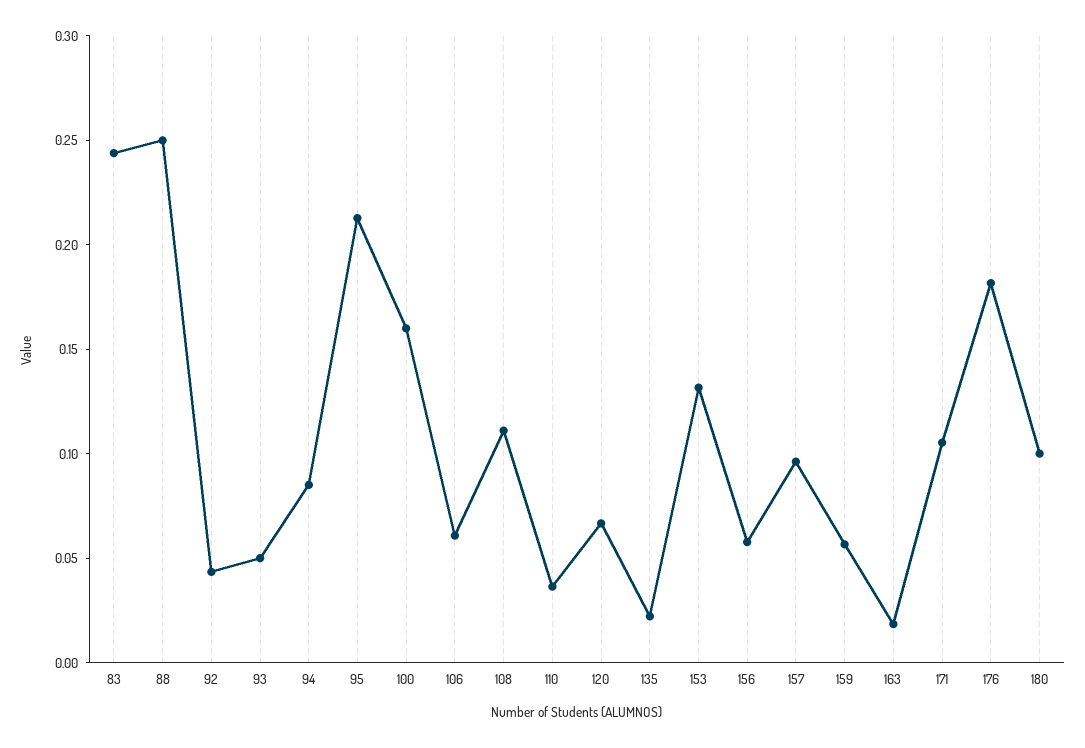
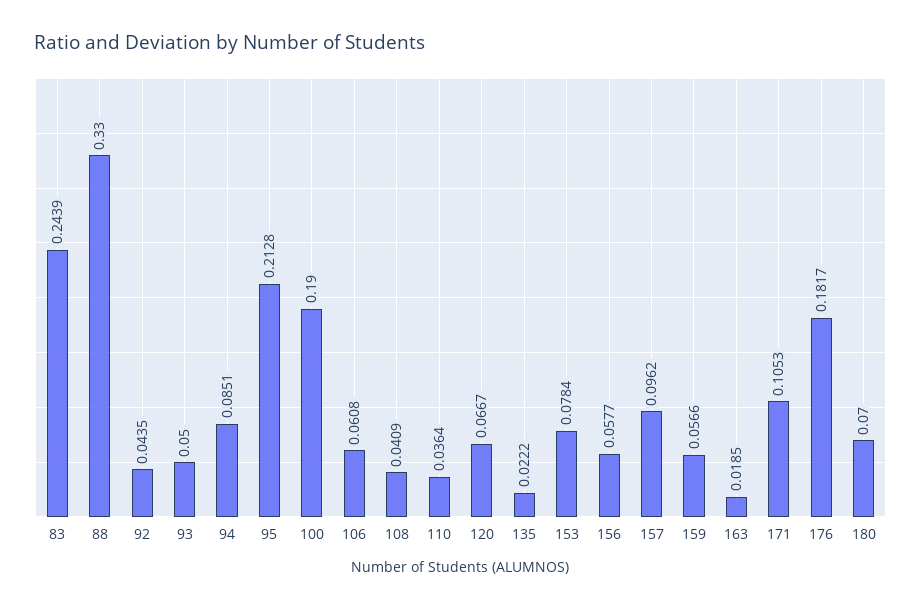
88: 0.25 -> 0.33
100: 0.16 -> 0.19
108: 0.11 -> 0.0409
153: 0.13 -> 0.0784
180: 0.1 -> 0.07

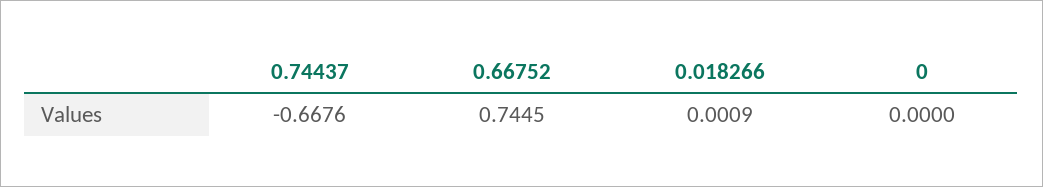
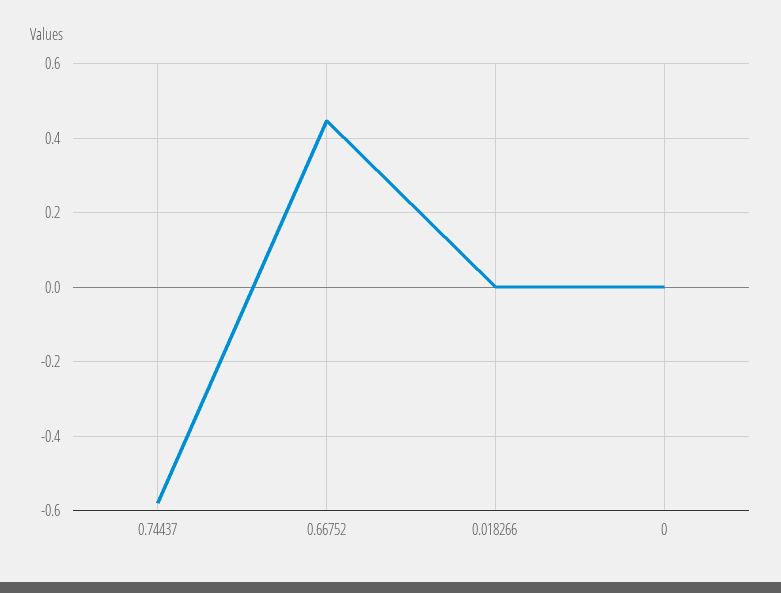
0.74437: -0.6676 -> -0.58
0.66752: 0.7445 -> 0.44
---
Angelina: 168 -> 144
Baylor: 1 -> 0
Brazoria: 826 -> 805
==
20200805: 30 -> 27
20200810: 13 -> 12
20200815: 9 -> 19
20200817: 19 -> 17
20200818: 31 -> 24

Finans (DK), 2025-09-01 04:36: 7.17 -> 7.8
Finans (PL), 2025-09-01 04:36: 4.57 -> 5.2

Problem details:
Please find every line in the records above that holds the word "Finans" and copy it.

Answer box:
Finans (DK), 2025-09-01 04:36: 7.17 -> 7.8
Finans (PL), 2025-09-01 04:36: 4.57 -> 5.2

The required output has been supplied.